Wie lange braucht ihr durchschnittlich für eine 600 MB-Große Datei um sie in einem 100Mbit-Netz von einem Rechner auf den anderen zu kopieren?


----------



## Dario Linsky (6. Juni 2002)

ein programm dafür kenn ich so zwar nicht. 
aber die geschwindigkeit kann man sich doch einfach ausrechnen. einfach mal was grosses übers netzwerk kopieren und über grösse und zeit die transferrate errechnen.

100mbit = 12,5mb
bei 600mb wären also 48 sekunden optimal. das kann aber abhängig von der netzlast auch mal ziemlich nach unten gehen.


----------



## Christoph (6. Juni 2002)

vielleicht hilft dir 

*tracert* xx.xx.x.xx

oder

nslookup

wobei der letztere es wohl nicht is!


----------



## Kaprolactam (6. Juni 2002)

ähm... nslookup ist dafür wohl irgendwie falsch. Zum einen ist es dafür gänzlich ungeeignet, zum anderen wird er kaum einen DNS-Server im LAN haben, als drittes wird er damit nicht umgehen können.

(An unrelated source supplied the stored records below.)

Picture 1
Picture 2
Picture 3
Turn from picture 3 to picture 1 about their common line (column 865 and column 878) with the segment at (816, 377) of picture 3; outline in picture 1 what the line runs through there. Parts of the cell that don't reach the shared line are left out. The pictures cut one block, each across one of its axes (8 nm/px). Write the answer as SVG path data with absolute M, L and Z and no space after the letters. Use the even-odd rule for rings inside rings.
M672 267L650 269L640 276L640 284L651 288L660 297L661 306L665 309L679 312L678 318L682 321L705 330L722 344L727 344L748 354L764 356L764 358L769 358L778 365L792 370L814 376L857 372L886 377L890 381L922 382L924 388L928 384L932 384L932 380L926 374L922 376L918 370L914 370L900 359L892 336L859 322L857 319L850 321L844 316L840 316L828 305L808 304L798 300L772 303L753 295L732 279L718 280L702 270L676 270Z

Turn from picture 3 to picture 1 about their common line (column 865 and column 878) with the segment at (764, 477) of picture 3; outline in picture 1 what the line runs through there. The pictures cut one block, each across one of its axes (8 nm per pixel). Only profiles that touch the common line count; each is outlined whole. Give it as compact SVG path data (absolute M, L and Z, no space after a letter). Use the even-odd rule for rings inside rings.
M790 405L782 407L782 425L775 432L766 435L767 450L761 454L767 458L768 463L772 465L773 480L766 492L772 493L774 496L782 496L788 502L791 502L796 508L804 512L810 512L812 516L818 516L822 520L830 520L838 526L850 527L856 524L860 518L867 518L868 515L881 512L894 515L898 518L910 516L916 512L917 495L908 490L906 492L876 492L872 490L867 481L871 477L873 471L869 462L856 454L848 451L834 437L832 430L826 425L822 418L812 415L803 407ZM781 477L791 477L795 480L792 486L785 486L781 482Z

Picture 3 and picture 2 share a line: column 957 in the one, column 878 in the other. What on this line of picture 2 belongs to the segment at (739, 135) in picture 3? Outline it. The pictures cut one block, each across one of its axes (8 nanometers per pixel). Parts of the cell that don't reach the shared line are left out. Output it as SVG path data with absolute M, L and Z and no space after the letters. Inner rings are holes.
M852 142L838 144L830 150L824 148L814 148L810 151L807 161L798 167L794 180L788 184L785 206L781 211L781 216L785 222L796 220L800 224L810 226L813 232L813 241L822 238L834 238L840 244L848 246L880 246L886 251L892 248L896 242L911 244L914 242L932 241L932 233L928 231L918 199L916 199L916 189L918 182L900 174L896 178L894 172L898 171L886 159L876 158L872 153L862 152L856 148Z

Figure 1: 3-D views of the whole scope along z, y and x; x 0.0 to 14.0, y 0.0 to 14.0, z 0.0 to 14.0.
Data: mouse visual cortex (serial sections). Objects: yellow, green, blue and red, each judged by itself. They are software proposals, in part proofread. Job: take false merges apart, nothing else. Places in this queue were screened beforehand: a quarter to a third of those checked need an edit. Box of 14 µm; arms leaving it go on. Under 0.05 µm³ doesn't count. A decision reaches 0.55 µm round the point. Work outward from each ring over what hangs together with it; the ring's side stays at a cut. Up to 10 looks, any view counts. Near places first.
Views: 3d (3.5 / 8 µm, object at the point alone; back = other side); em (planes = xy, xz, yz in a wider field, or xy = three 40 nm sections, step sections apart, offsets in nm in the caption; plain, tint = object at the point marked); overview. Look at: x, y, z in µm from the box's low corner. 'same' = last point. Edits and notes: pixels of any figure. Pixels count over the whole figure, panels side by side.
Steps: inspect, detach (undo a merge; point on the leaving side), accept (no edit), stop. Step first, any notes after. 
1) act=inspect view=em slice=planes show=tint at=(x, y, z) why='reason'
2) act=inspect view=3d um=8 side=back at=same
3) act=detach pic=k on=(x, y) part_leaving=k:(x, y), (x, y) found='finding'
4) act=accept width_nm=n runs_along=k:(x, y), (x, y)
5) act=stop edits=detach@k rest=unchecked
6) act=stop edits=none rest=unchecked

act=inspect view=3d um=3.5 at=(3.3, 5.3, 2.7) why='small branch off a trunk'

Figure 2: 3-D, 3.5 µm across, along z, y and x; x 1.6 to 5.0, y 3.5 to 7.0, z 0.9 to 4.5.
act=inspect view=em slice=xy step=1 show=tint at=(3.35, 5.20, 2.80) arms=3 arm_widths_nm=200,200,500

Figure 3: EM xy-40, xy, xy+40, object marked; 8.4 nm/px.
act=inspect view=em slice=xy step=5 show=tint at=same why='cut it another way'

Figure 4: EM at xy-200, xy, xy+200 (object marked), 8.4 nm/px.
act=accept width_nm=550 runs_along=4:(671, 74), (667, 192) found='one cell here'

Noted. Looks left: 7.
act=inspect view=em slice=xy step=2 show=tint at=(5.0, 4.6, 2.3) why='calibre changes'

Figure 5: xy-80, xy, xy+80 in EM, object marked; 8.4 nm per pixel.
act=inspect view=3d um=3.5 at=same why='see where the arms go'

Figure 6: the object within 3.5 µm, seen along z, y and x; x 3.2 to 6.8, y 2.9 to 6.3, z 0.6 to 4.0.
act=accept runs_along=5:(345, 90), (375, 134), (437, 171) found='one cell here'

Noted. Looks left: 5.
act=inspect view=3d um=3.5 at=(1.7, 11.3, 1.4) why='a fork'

Und tracert wird auch nur soviel sagen können wie ping, weil mehr als zwei-drei Hops wird er in seinem LAN kaum haben.

Wenn er allerdings 2k oder XP installiert hat, dann kann er in der Ressourcenanzeige auch den Netzwerktraffic einblenden, wenn er dann was größeres kopiert kann er da die Übertragungsraten nachschauen.


----------



## Christoph (6. Juni 2002)

> mit dem man feststellen kann ob das Netzwerk richtig funktioniert?


da is "tracert" nicht so blöd. vielleicht weiß er gar nicht wo er überall drübermuss??????





> nslookup
> 
> wobei der letztere es wohl nicht is!


wollt´s ja nur anmerken! vielleicht hilfts ihm mal! 

btw
warum soll er nicht damit umgehen können?


----------



## Spacemonkey (7. Juni 2002)

Danke für die ANtworten, werde es am WE mal ausprobieren.

@ Kaprolactam 

zu 3.Also so schlecht bin ich auch nicht.


----------



## Nagual (12. Juni 2002)

*sniffer*

schon mal von sniffer gehört...

damit kann man das ganze NET verkehr überwachen... habe leider keine ahnung ob sniff auch für die win32 welt vorhanden ist...
wie lange ist auch frage ob du einen switch oder einen HUB hast... switch ist bis 10 euro teurerer aber kann im gegensatz zu HUB "denken"


----------



## Klon (12. Juni 2002)

Verwende das Programm NMap, dürfte jedem Linux Nutzer bekannt sein, gibts auch als winGUI.


----------



## Spacemonkey (14. Juni 2002)

Ich habe switch.


----------



## karldetlef (11. Juli 2002)

Gibts eigentlich auch nen Prog, um die Geschwindigkeit zu verlangsamen, damit man bei einer Lan oder so, auch was ziehen kann während der andere spielt ohne ihn zu stören?
Das geht nämlich ganz schön auf die Ressourcen, und vorallem bei einer schlechten Festplatte, kann das dann ganz schön lange dauern...

Und wegen dem überprüfen....
zdnet.de


----------



## alex0815 (31. Juli 2002)

trotz theoretischer 12,5mb bei 100mbit sind nur ca. 6-9mbyte/s realistisch wg. des Protokolloverheads, Plattenperformance, blablabla!


----------